It's a heady experiment. In China, the result led to a staggered economy, massive famines, and the death of the entire intellectual class. In the west, it has mostly remained a literary curiosity, but one with a curious history.
Barthes often praised the Maoists, and even travelled to China with other members of Tel Quel (Philippe Sollers and Julia Kristeva were fellow travellers, and they learned Chinese in order to translate Mao's poems into French). This book must be read in tandem with Simone de Beauvoir's book The Long March (about Mao's Revolution) and Julia Kristeva's Chinese Women, in order to give it a historical and intellectual context.
I found the essay and Wine and Milk quite engrossing. Equally intriguing were the ones on The Face of Garbo, Novels and Children, The Writer on Holiday, and Romans in Films. My favorite essay, however, was the one on Wrestling. I am not, nor have I ever been a wrestling fan. Perhaps I felt enlightened when I read the essay, especially when I compared it to wrestling today. Even though Roland Barthes brings up the fact, and acknowledges that French wrestling is different from American wrestling (remember, he's talking about the 50's and 60's), The differences have in my estimation only grown more noticeable.
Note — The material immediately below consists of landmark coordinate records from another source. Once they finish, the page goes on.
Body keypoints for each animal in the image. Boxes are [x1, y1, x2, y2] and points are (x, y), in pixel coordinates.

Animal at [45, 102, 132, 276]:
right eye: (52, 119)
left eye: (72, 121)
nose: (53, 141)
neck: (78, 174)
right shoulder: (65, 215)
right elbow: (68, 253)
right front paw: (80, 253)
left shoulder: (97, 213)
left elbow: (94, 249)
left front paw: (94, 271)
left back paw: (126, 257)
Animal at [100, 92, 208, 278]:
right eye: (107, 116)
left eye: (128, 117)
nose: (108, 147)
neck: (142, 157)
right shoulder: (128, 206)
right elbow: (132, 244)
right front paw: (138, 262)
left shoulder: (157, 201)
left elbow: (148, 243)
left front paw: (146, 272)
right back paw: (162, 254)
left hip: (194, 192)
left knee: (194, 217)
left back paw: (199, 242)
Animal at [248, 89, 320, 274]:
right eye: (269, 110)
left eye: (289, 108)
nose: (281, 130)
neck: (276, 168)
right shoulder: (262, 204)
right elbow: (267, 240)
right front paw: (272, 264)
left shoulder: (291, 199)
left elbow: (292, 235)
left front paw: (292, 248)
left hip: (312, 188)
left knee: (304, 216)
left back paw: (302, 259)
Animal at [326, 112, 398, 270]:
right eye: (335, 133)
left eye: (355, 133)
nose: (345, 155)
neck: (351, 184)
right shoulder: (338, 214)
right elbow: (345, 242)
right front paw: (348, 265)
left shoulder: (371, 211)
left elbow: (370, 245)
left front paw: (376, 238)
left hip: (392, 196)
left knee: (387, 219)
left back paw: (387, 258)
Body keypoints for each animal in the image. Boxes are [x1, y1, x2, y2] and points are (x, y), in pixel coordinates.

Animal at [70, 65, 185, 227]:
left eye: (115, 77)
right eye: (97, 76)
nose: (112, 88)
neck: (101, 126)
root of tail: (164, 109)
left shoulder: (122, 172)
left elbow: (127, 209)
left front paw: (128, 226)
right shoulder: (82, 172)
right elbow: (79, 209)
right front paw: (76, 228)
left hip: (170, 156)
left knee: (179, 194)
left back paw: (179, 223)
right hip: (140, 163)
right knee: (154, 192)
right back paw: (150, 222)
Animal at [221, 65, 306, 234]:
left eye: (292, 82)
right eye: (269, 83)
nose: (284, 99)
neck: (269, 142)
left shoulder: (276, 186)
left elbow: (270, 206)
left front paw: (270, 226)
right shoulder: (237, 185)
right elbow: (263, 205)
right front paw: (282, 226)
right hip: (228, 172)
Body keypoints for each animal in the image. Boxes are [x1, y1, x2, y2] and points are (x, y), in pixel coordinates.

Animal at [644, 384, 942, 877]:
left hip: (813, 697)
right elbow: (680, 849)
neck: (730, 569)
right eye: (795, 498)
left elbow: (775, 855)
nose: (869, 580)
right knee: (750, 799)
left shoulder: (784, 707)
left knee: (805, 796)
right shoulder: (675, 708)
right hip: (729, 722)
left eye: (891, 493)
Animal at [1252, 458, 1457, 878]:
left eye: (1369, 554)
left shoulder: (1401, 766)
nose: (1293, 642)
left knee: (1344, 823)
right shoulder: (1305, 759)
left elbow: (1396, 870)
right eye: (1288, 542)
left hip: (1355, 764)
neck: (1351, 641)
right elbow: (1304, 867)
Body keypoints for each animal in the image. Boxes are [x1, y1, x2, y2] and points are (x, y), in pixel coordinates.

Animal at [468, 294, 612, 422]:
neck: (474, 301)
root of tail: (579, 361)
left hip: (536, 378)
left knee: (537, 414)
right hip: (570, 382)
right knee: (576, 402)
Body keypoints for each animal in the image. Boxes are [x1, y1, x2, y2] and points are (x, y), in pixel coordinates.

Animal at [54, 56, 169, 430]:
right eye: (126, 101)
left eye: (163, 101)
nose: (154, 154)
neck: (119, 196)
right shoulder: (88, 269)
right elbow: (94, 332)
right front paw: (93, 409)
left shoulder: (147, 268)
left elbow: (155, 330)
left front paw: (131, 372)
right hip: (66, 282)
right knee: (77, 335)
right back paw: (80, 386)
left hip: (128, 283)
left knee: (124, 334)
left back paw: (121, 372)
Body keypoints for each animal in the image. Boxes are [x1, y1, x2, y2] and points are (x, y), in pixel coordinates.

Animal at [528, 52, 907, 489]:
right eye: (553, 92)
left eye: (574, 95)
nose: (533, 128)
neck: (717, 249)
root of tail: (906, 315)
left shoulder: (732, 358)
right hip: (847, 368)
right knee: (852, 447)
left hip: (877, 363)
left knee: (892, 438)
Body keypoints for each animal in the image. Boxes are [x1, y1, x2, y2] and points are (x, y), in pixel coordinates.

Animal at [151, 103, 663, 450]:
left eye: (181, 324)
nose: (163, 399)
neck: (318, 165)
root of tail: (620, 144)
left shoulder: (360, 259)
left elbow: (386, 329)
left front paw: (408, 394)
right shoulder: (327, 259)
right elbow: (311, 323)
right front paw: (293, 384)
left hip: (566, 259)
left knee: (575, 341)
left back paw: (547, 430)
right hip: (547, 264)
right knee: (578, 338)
And yet the one thing that remains the same is that WRESTLING IS NOT A SPORT...it is a SPECTACLE. Through this essay I was able to add a new word to my French vocabulary... La Barbaque... meaning stinking meat. A term I wouldn't have associated, before reading Barthes, with wrestling.
If you're an essay enthusiast, and enjoy reading about our immediate past, MYTHOLOGIES may be of interest to you.